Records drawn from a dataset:
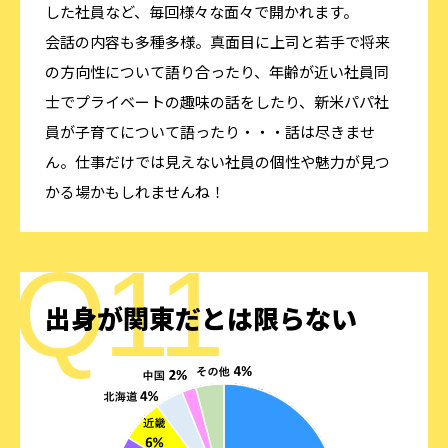
した社員など、毎回様々な面々で開かれます。
会話の内容も多種多様。真面目に上司と若手で将来
の方向性について語り合ったり、年齢が近い社員同
士でプライベートの趣味の話をしたり、新米パパ社
員が子育てについて語ったり・・・話は尽きませ
ん。仕事だけでは見えない社員の個性や魅力が見つ
かる場かもしれませんね！
出身が関東だとは限らない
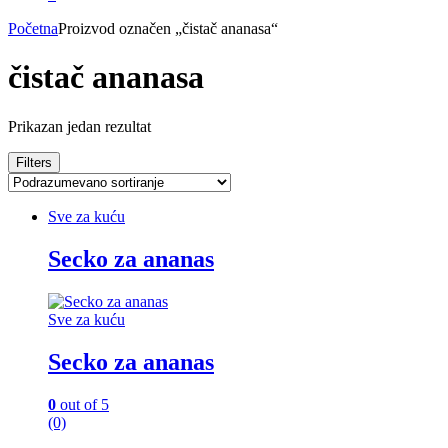
Početna
Proizvod označen „čistač ananasa“
čistač ananasa
Prikazan jedan rezultat
Filters
Sve za kuću
Secko za ananas
Sve za kuću
Secko za ananas
0
out of 5
(0)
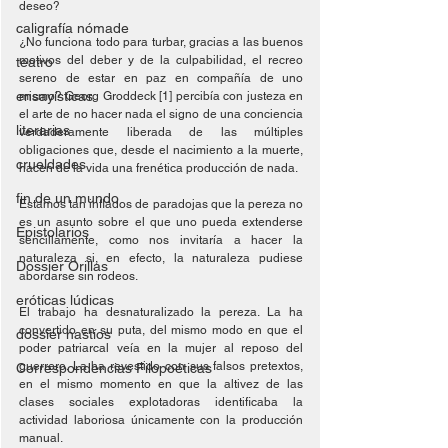
deseo?
caligrafía nómade
¿No funciona todo para turbar, gracias a las buenos 
motivos del deber y de la culpabilidad, el recreo 
teatro
sereno de estar en paz en compañía de uno 
ensayísticas
mismo? Georg Groddeck [1] percibía con justeza en 
el arte de no hacer nada el signo de una conciencia 
literarias
verdaderamente liberada de las múltiples 
obligaciones que, desde el nacimiento a la muerte, 
crueldades
hacen de la vida una frenética producción de nada.
fin de un mundo
Estamos tan inflados de paradojas que la pereza no 
es un asunto sobre el que uno pueda extenderse 
Epistolarios
sencillamente, como nos invitaría a hacer la 
naturaleza si, en efecto, la naturaleza pudiese 
Dossier Orillas
abordarse sin rodeos.
eróticas lúdicas
El trabajo ha desnaturalizado la pereza. La ha 
convertido en su puta, del mismo modo en que el 
dossier hastíos
poder patriarcal veía en la mujer al reposo del 
guerrero. La ha revestido con sus falsos pretextos, 
Correspondencias Filopoéticas
en el mismo momento en que la altivez de las 
clases sociales explotadoras identificaba la 
actividad laboriosa únicamente con la producción 
manual.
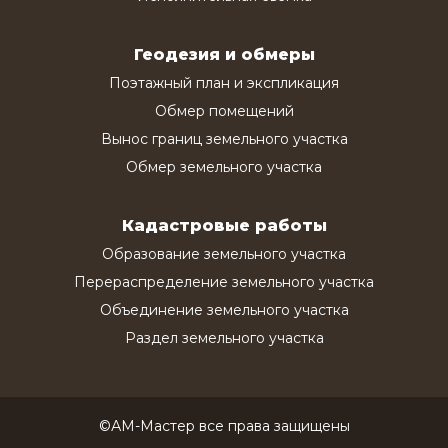
Геодезия и обмеры
Поэтажный план и экспликация
Обмер помещений
Вынос границ земельного участка
Обмер земельного участка
Кадастровые работы
Образование земельного участка
Перераспределение земельного участка
Объединение земельного участка
Раздел земельного участка
©АМ-Мастер все права защищены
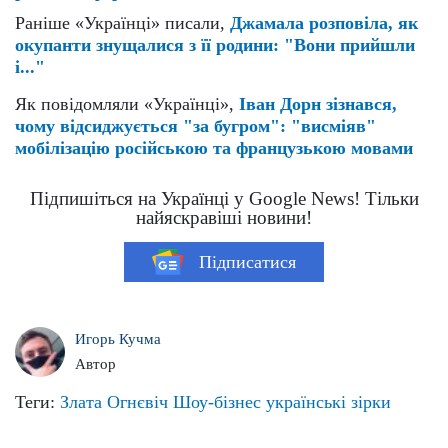
Раніше «Українці» писали,
Джамала розповіла, як
окупанти знущалися з її родини: "Вони прийшли
і..."
Як повідомляли «Українці»,
Іван Дорн зізнався,
чому відсиджується "за бугром": "висміяв"
мобілізацію російською та французькою мовами
Підпишіться на Українці у Google News! Тільки
найяскравіші новини!
Підписатися
Игорь Кучма
Автор
Теги:
Злата Огнєвіч
Шоу-бізнес
українські зірки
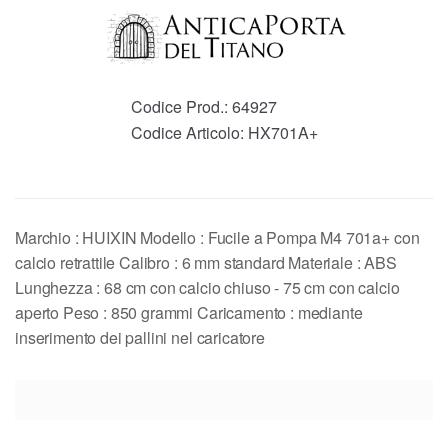
Codice Prod.:
64927
Codice Articolo:
HX701A+
Marchio : HUIXIN Modello : Fucile a Pompa M4 701a+ con
calcio retrattile Calibro : 6 mm standard Materiale : ABS
Lunghezza : 68 cm con calcio chiuso - 75 cm con calcio
aperto Peso : 850 grammi Caricamento : mediante
inserimento dei pallini nel caricatore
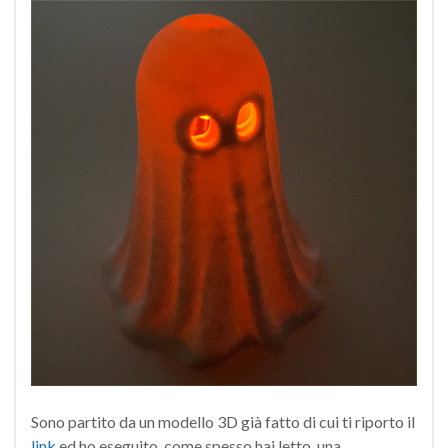
Sono partito da un modello 3D già fatto di cui ti riporto il
link
ed ho eseguito, come spesso hai letto, una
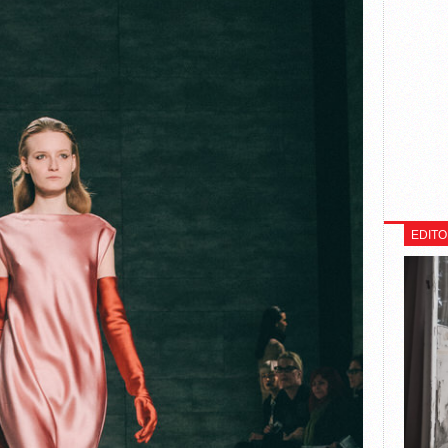
EDITO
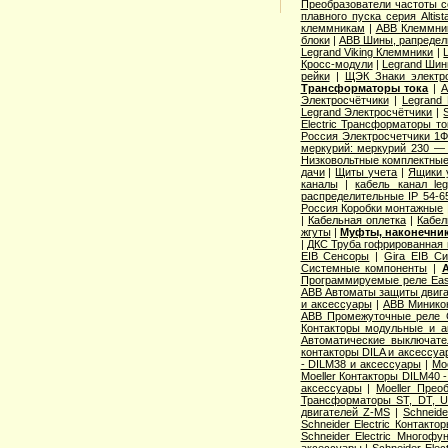
Преобразователи частоты с
плавного пуска серия Altist
клеммникам
|
ABB Клеммник
блоки
|
ABB Шины, рапредел
Legrand Viking Клеммники
|
Кросс-модули
|
Legrand Шин
рейки
|
ЩЭК Знаки электро
Трансформаторы тока
|
A
Электросчётчики
|
Legrand
Legrand Электросчётчики
|
Electric Трансформаторы то
Россия Электросчетчики 1Ф
меркурий: меркурий 230 —
Низковольтные комплектные
дачи
|
Щиты учета
|
Ящики 
каналы
|
кабель канал l
распределительные IP 54-6
Россия Коробки монтажные
|
Кабельная оплетка
|
Кабел
жгуты
|
Муфты, наконечник
|
ДКС Труба гофрированная 
EIB Сенсоры
|
Gira EIB С
Системные компоненты
|
Программируемые реле Easy
ABB Автоматы защиты двига
и аксессуары
|
ABB Миникон
ABB Промежуточные реле 
Контакторы модульные и а
Автоматические выключат
контакторы DILA и аксессуа
- DILM38 и аксессуары
|
Mo
Moeller Контакторы DILM40 
аксессуары
|
Moeller Прео
Трансформаторы ST, DT, U
двигателей Z-MS
|
Schneid
Schneider Electric Контак
Schneider Electric Многоф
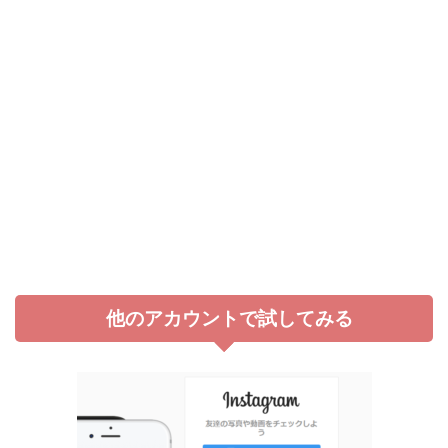
他のアカウントで試してみる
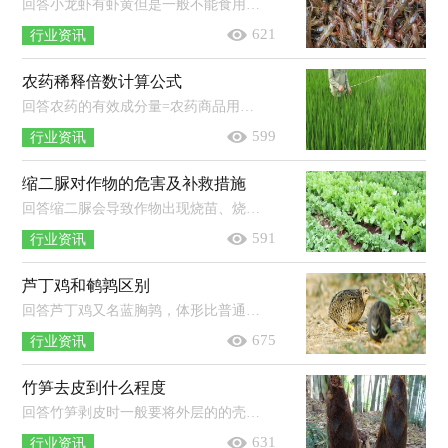
回答小龙虾有虾黄但是一般不能食用。小龙虾的虾黄位于虾头的中后部，而小龙虾的头部是吸收并处理毒素相对较多的地方，也是容易积聚病...
621
行业资讯
农药稀释倍数计算公式
回答农药的有效成分量=农药商品用量×农药商品浓度（%）。百万分浓度（毫克/千克）=百分浓度×10000；比如40%乐果乳油折算成百万分浓度则为...
599
行业资讯
缩二脲对作物的危害及补救措施
回答缩二脲会导致作物出现烧苗、烧根等现象，补救时可以用水冲洗土壤，将肥料稀释，若是刚施入不久的肥料，可用工具将肥料铲出。缩二脲是...
591
行业资讯
芦丁鸡和鹌鹑区别
回答芦丁鸡又名蓝胸鹑，体形比普通鹌鹑小，芦丁鸡全长约12厘米，体重35-48克，普通鹌鹑全长18厘米左右；在羽色上，雄芦丁鸡羽色十分鲜明显耀，...
675
行业资讯
竹笋去皮到什么程度
回答竹笋剥皮时一般要将外层的的壳全部去掉，直到露出笋肉（白色的部分）为止。竹笋去皮方法：将竹笋切成两半，即从根部的中心轴下刀，切到尖...
631
行业资讯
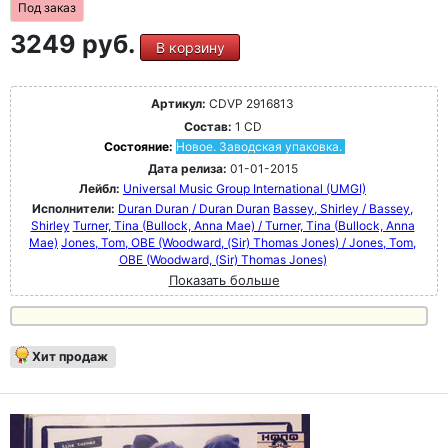
Под заказ
3249 руб.
В корзину
Артикул:
CDVP 2916813
Состав:
1 CD
Состояние:
Новое. Заводская упаковка.
Дата релиза:
01-01-2015
Лейбл:
Universal Music Group International (UMGI)
Исполнители:
Duran Duran / Duran Duran
Bassey, Shirley / Bassey,
Shirley
Turner, Tina (Bullock, Anna Mae) / Turner, Tina (Bullock, Anna
Mae)
Jones, Tom, OBE (Woodward, (Sir) Thomas Jones) / Jones, Tom,
OBE (Woodward, (Sir) Thomas Jones)
Показать больше
Хит продаж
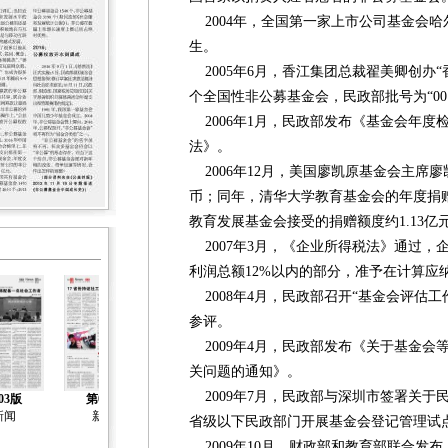
2004年，全国第一家上市公司基金会
生。
2005年6月，香江集团总裁翟美卿创办
个全国性非公募基金会，民政部批号为“00
2006年1月，民政部发布《基金会年度
法》。
2006年12月，美国廖凯原基金会主席廖凯
币；同年，清华大学教育基金会的年度捐赠
教育发展基金会接受的捐赠额度约1.13亿
2007年3月，《企业所得税法》通过，
利润总额12%以内的部分，准予在计算应
2008年4月，民政部召开“基金会评估工
参评。
2009年4月，民政部发布《关于基金会
关问题的通知》。
2009年7月，民政部与深圳市签署关于
03版
第04版
第05版
第06版
第07版
新闻
新闻
新闻
新闻
新闻
省级以下民政部门开展基金会登记管理试
2009年10月，财政部和教育部联合发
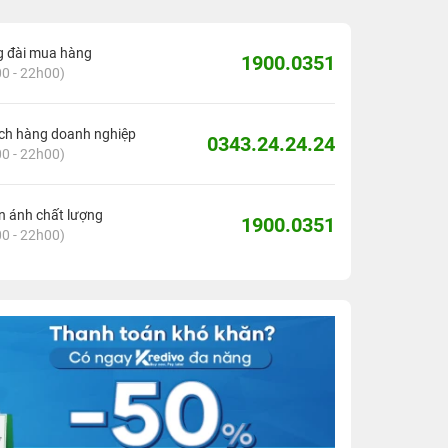
g đài mua hàng
1900.0351
0 - 22h00)
ch hàng doanh nghiệp
0343.24.24.24
0 - 22h00)
 ánh chất lượng
1900.0351
0 - 22h00)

Work to be completed:
Wherever the string "Thomas" appears in the entries, copy that line.

Response below:
Jones, Tom, OBE (Woodward, (Sir) Thomas Jones) / Jones, Tom,
OBE (Woodward, (Sir) Thomas Jones)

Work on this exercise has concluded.